Matt sighed and nodded. Only half hating himself.
* * *
Matt spent the next few days getting acquainted with his new home. He and Ione were given a “luxury apartment” in one of the newest concrete towers. Matt supposed it was luxurious compared to a refugee ship. Forty square meters, finished polished stone, with two sleeping areas and a reconfigurable main room. It was clean and competent, but nowhere near inviting. One small window looked out over gray asteroid rock and dust, dark in the dim starlight.
Most of the asteroid was given over to agriculture. Over the past two hundred years, forty percent of its interior had been hollowed out. Fusion tubes ran down the length of the space, illuminating microgravity-tolerant plants within the cylindrical space. Half of the jobs in Esplandian were in or around the farms. Planting, harvesting, weeding, waste recycling, and food processing were the local industries. Completely understandable with fifty thousand people to feed. After one fly-through of the damp, fetid space, Matt was very happy he’d taken Gonsalves’s offer.
The asteroid’s age had a lot of other ramifications. Since the earliest days, Humans and HuMax had lived together on Esplandian. Its population was almost ten percent HuMax today. There was even a HuMax town, where HuMax bodybuilders and acrobats displayed feats of strength and dexterity that humans could only imagine. Oddly enough, HuMax weren’t highly represented in the technology or entrepreneurial side, though.
But there were HuMax doctors. It didn’t take long for Matt’s curiosity to get the better of him. He talked Ione into seeing one.
Dr. Arksham had a compartment deep in the asteroid, near th
e constant hammering of the diggers. The space was large, fastidiously clean, and well lit with modern antiseptic lighting. Only a small steel plaque announced the doctor’s name and specialties:
DR. UVE ARKSHAM
HUMAX & HUMAN PHYSICIAN
SPECIALIZING IN EPIGENETIC COMPLICATIONS
The doctor was an older man with silver-gray hair and bright violet-and-yellow HuMax eyes. Other than a slight stoop, he was in amazing physical condition, with sleek musculature that spoke of hours upon hours of time in the gravity centrifuge. He looked from Ione to Matt and back again, before giving her a tentative smile.
“What brings you here today?” he asked.
Matt looked at Ione, but she wasn’t paying attention to him. She stared around the office, her eyes wide and fearful. She took a step back toward the door.
Of course, Matt thought. This was like going back to Planet 5.
“It’s all right,” Matt told her. “If you want to go, we don’t have to do this.”

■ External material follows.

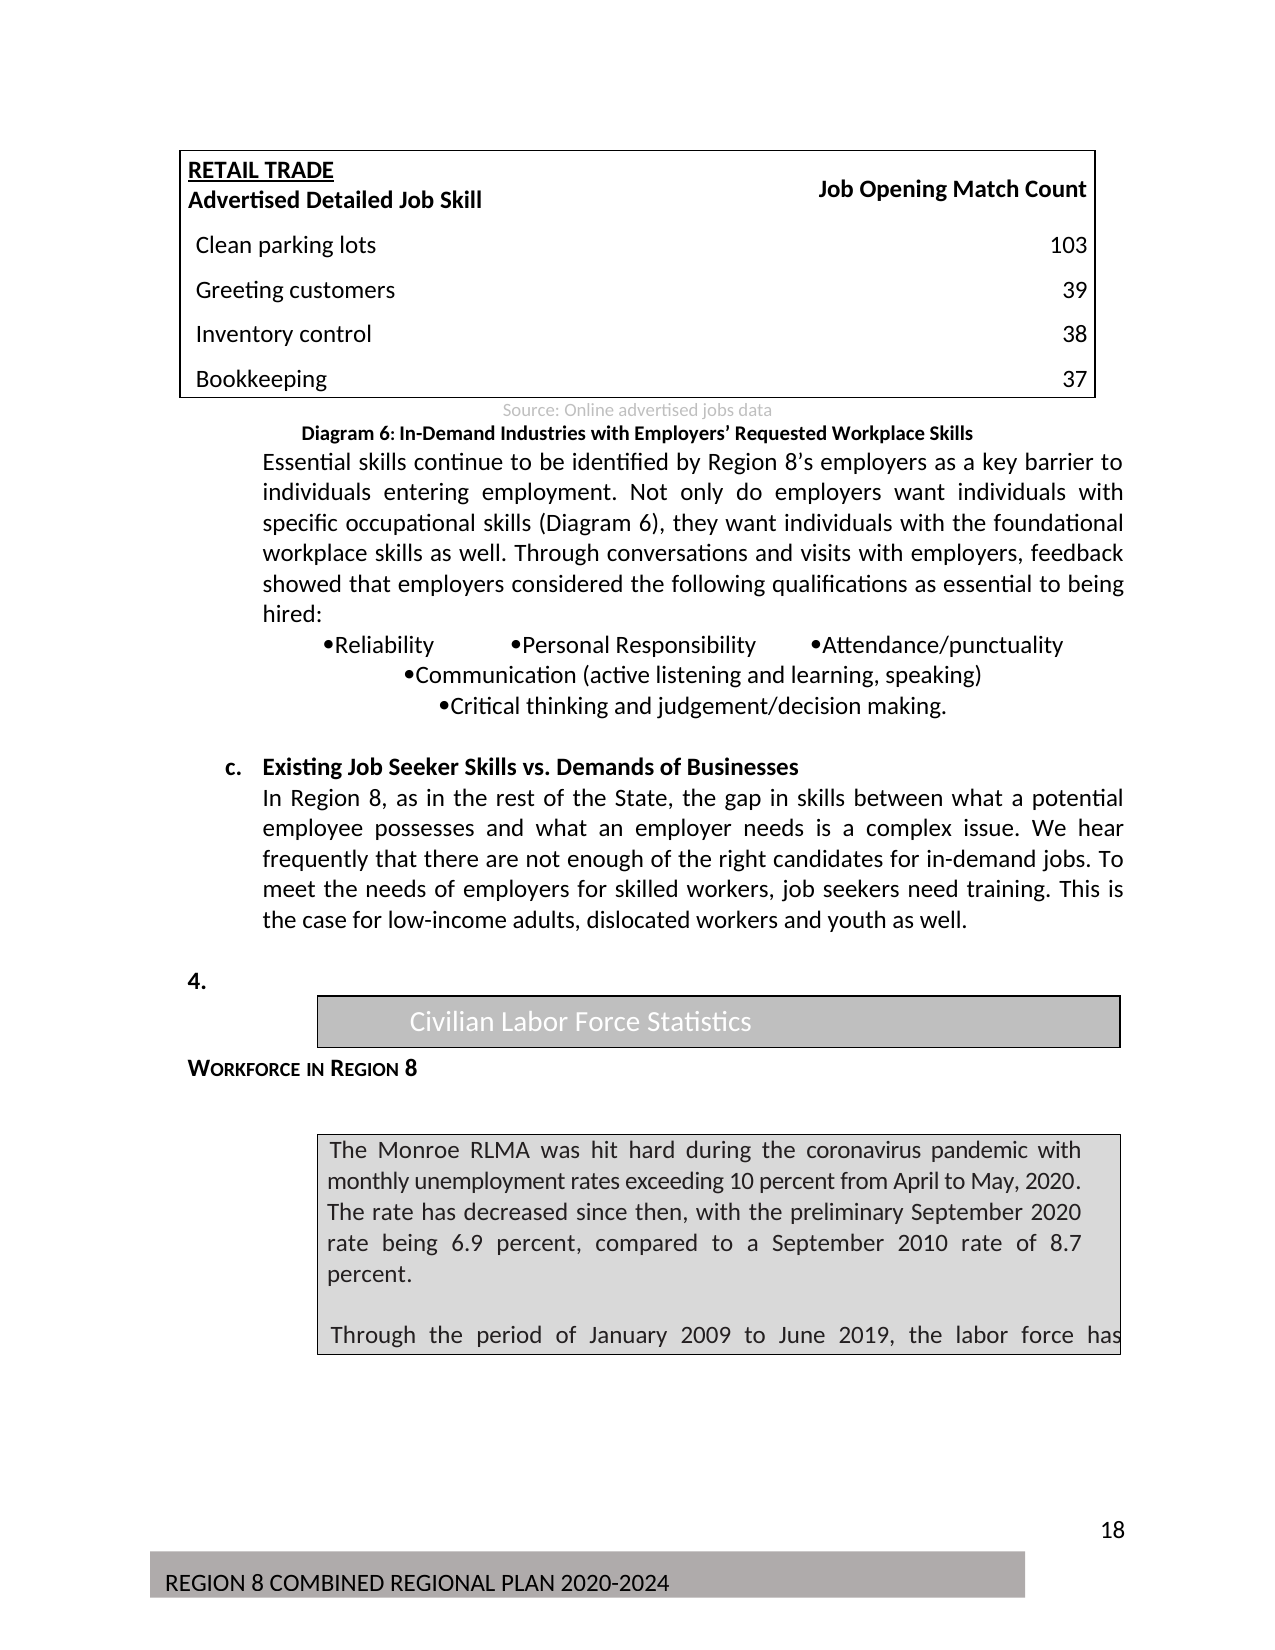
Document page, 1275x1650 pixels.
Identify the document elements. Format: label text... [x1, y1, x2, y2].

“I—” Ione’s eyes locked on his for a moment, before skittering around the room again. “I don’t know.”
“What’s the matter?” Dr. Arksham asked.
“She’s had a tough life,” Matt said. “This may not have been such a great idea.”
“I can go?” Ione said.
“If you want.”
Ione drew a shuddering breath and nodded. “I think I can do this. If you stay with me. There are no weapons, at least.”

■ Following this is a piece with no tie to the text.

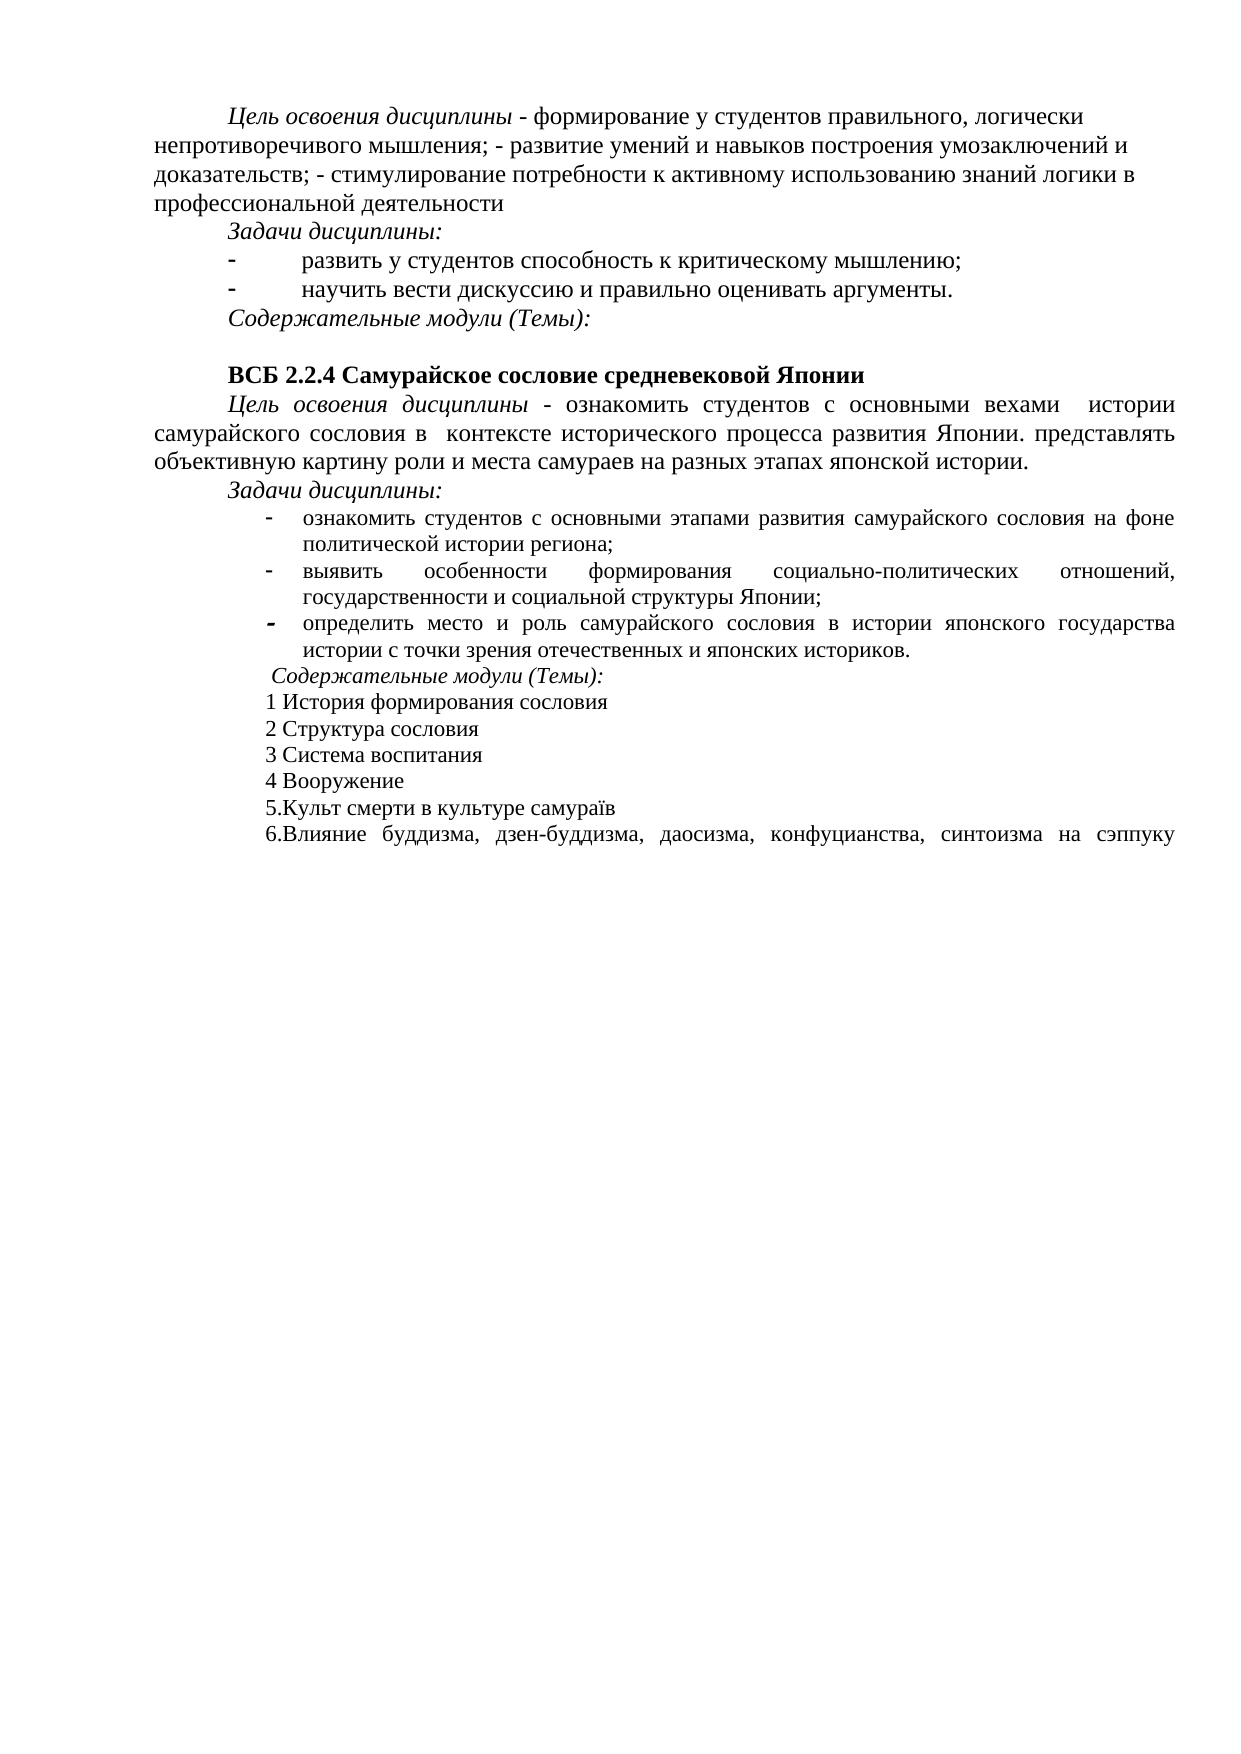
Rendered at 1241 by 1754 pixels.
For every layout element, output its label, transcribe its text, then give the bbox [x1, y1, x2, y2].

“Weapons?” Arksham exclaimed.
Ione nodded. In fits and starts, with help from Matt, she told the doctor the story of her life on Planet 5 and the experimentation that had been done on the HuMax. Dr. Arksham’s expression hardened with almost every word, but he didn’t seem surprised at all. When Ione got to her own genetic retranscription, she broke off, tears flowing freely. Matt pulled her close and let her cry, finishing the story for her.
“You’re the famous defector,” Dr. Arksham said, looking at Matt.